We’ve used miniaturised wearable cameras and microphones on one project now, and at the time of writing (1/21) are just setting up another. So we’re certainly not the experts (that’s Chen and Linda! – and see some of the other folks at Databrary) – but we do have some experience to share. See also our other article on home wearables for autonomic monitoring.
For our recordings we’ve been looking for wearable cameras and microphones that can be worn for an entire day – and which can be worn down to a 2-month-old baby. For that size and weight we haven’t been able to find anything that can record a day’s worth of continuous video. So we’ve ummed and aahed about whether it’s better to record a 5 second burst of video every minute (which is tricky) – or a single static photo every minute (which is much easier)… Obviously, this depends on what you’re looking at.
After quite a bit of research we found the Narrative Clip cameras – which are certainly small and light enough even for a small baby. They’ve stopped making them – but the owner Bjorn still has some and seems happy to sell them, and help. He taught us how to change the firmware so that we can decide for ourselves when the video records, and for how long. But let us know if you find a better option.
Placement of Wearable Cameras and Microphones
The other thing which is tricky is where to put them… For younger babies (<6 months) a position on a band in the middle of the forehead is best – as you really see what they’re seeing then. But older babies just take that off – so we’ve ended up going for a position in a built-in pocket on the lapel – see pictures… This isn’t great as it means that we get a lot of shots showing just the bottom halves of peoples’ faces! But it’s better than nothing.

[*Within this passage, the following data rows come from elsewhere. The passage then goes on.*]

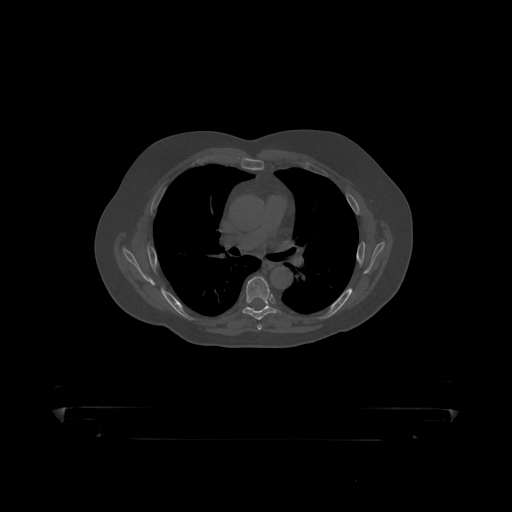
CT including the spine, one axial slice. Position 301 of 390 along the scan axis. Reconstruction kernel STANDARD. Bone window (W 1800 / L 400 HU). 1.25 mm slice thickness. 512 × 512 image matrix, field of view 650 × 650 mm. Patient: male, 60 years. Case-level facts recorded for this patient, not image findings: primary cancer: prostate.
Structures marked on this image (semi-automatically segmented with operator editing):
- T6 vertebra: box from (x=243, y=277) to (x=279, y=319) px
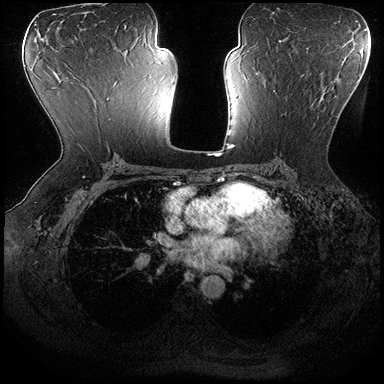
Breast MRI (dynamic contrast-enhanced), one axial slice; position 106 of 200 along the scan axis; dynamic contrast-enhanced series, time point 2 of 8 at this slice position (early post-contrast); 3 T; TE 2.3 ms, TR 4.4 ms; 384 × 384 image matrix, field of view 360 × 360 mm. Female patient.
Outlined on this slice (semi-automatically segmented with operator editing):
- enhancing-tissue mask used for the functional tumour volume (all voxels passing the contrast-enhancement thresholds inside the analysis volume; usually the tumour): bounding box <274,89,320,116> (left, top, right, bottom; pixels)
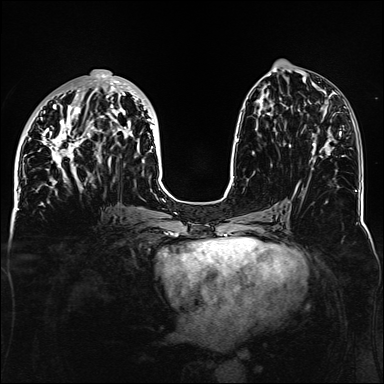
Breast MRI, one axial slice. Position 59 of 160 along the scan axis. Dynamic contrast-enhanced series, time point 2 of 6 at this slice position (early post-contrast). 1.5 T. TE 2.3 ms, TR 5.2 ms. 1.1 mm slice thickness. 384 × 384 image matrix. Female patient.
Outlined on this slice (semi-automatic segmentation, software-assisted and operator-edited):
- enhancing-tissue mask used for the functional tumour volume (all voxels passing the contrast-enhancement thresholds inside the analysis volume; usually the tumour): bounding box (x1, y1, x2, y2) in pixels: (34, 73, 158, 188)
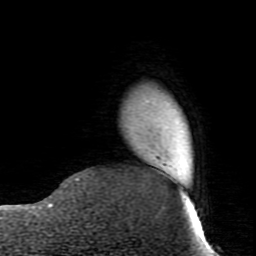
Breast MRI (dynamic contrast-enhanced), one axial slice. Position 15 of 80 along the scan axis. Cropped to one breast. Dynamic contrast-enhanced series, time point 2 of 7 at this slice position (early post-contrast). 1.5 T. TE 2.6 ms, TR 5.9 ms. 256 × 256 image matrix, field of view 160 × 160 mm. Female patient.
Structures marked on this image (semi-automatic segmentation, software-assisted and operator-edited):
- enhancing-tissue mask used for the functional tumour volume (all voxels passing the contrast-enhancement thresholds inside the analysis volume; usually the tumour): bounding box (x1, y1, x2, y2) in pixels: (76, 178, 80, 181)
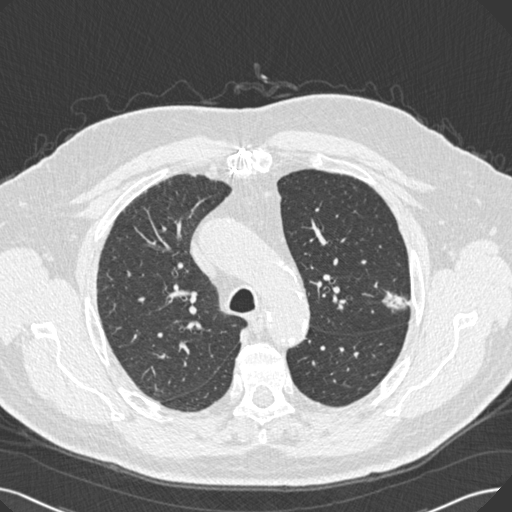
Low-dose screening chest CT, one axial slice. Position 189 of 269 along the scan axis. Reconstruction kernel B30f. 120 kVp. Lung window (W 1500 / L -600 HU). 512 × 512 image matrix, field of view 370 × 370 mm.
Annotated regions visible in this slice (outlined manually by an expert reader):
- lesion 1 (tumor, upper lobe of left lung): box from (x=382, y=291) to (x=411, y=312) px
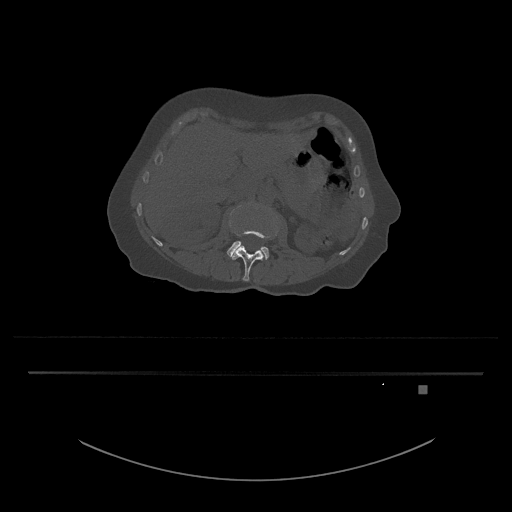
CT including the spine, one axial slice; position 470 of 797 along the scan axis; reconstruction kernel Br40s/3; bone window (W 1800 / L 400 HU); 0.5 mm slice thickness; 512 × 512 image matrix, field of view 500 × 500 mm. Patient: female, 57 years. Case-level facts recorded for this patient, not image findings: primary cancer: cervical.
Structures marked on this image (semi-automatically segmented with operator editing):
- L3 vertebra: bounding box <227,205,277,259> (left, top, right, bottom; pixels)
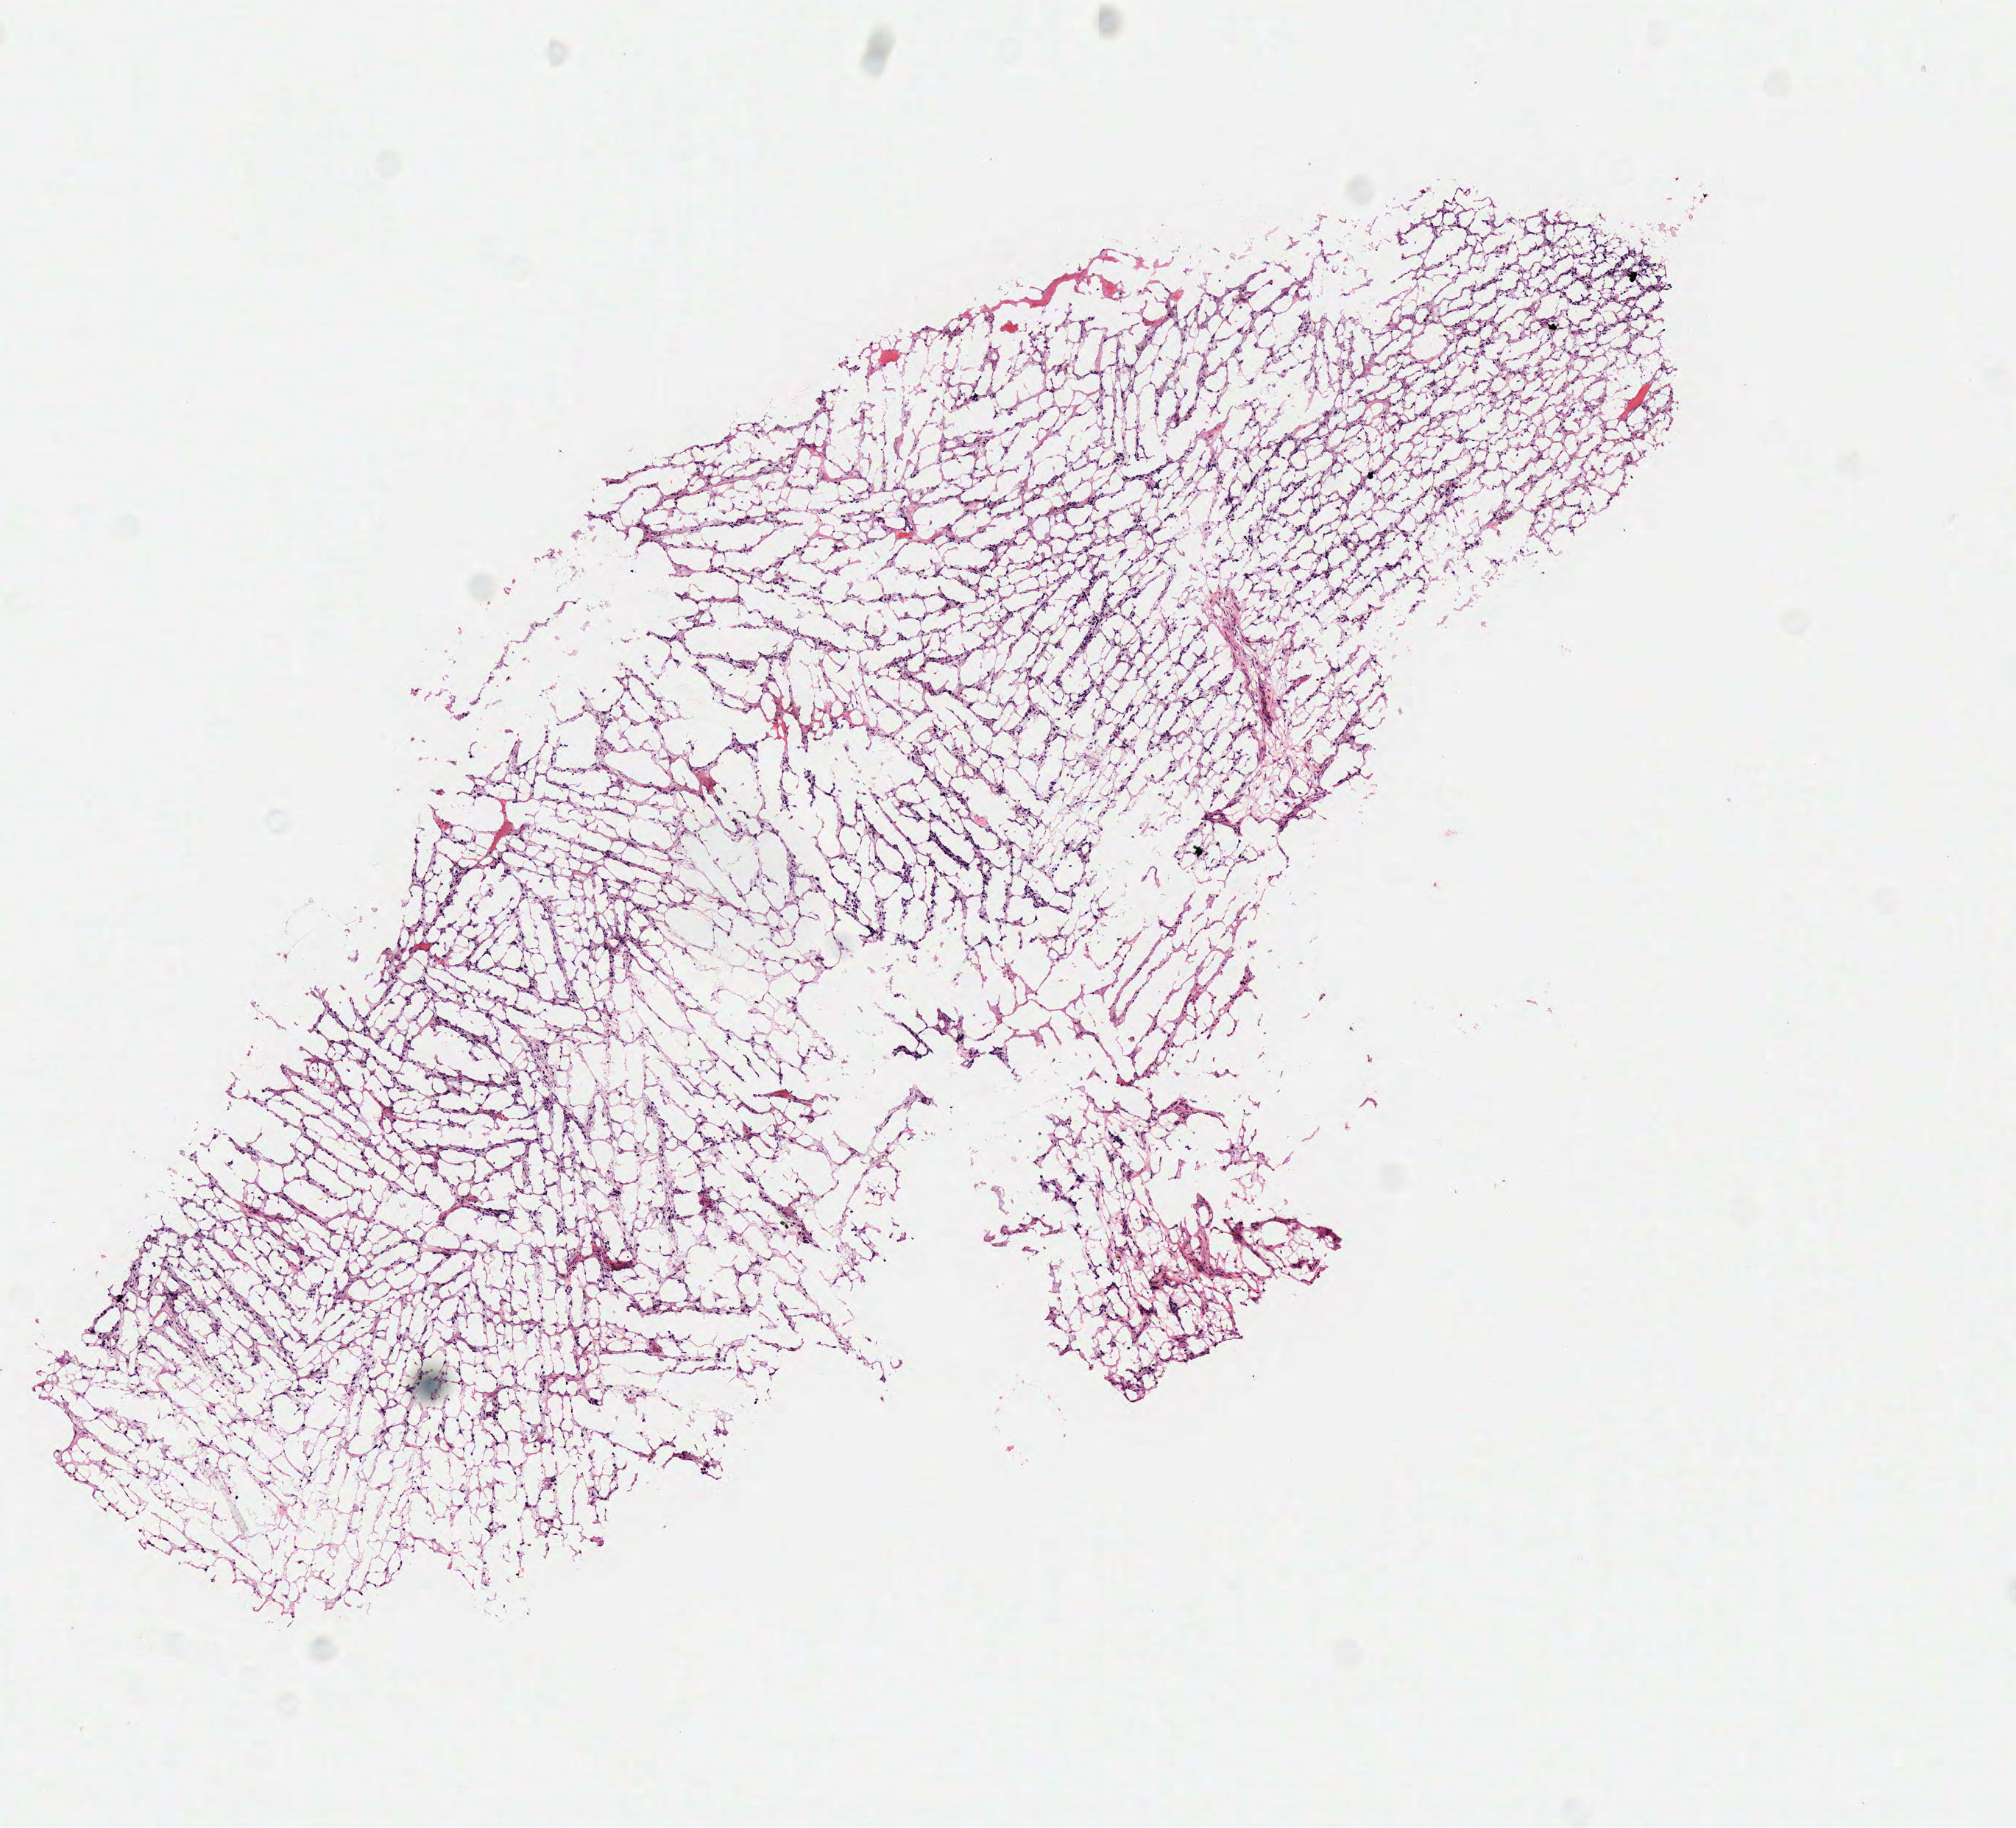
H&E whole-slide image — a low-resolution overview of the entire scanned area, about 5.4 x 4.9 mm (acquisition: 40x scan); frozen section from the top of the tissue portion; primary tumour sample from the brain. Patient: female, age at initial diagnosis 77 years. Composition of this section per pathologist review: tumour cells 100%, tumour nuclei 75%.
Histologic diagnosis: Glioblastoma.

One thing that’s good though is that it ensures that the camera is in exactly the same position for everyone. Putting it in a band on the forehead means that you’ve got to make sure it’s in the same position for everyone, and check it doesn’t move during the day.
The other thing which we regretted not doing in our last project was using a fish-eye lens. These can be stuck on to the cameras – and widen the field of view. Otherwise, you only get the central 70 degrees of field of view – whereas what we can actually see in front of us is more like 170 degrees… A fish-eye lens can help to improve that.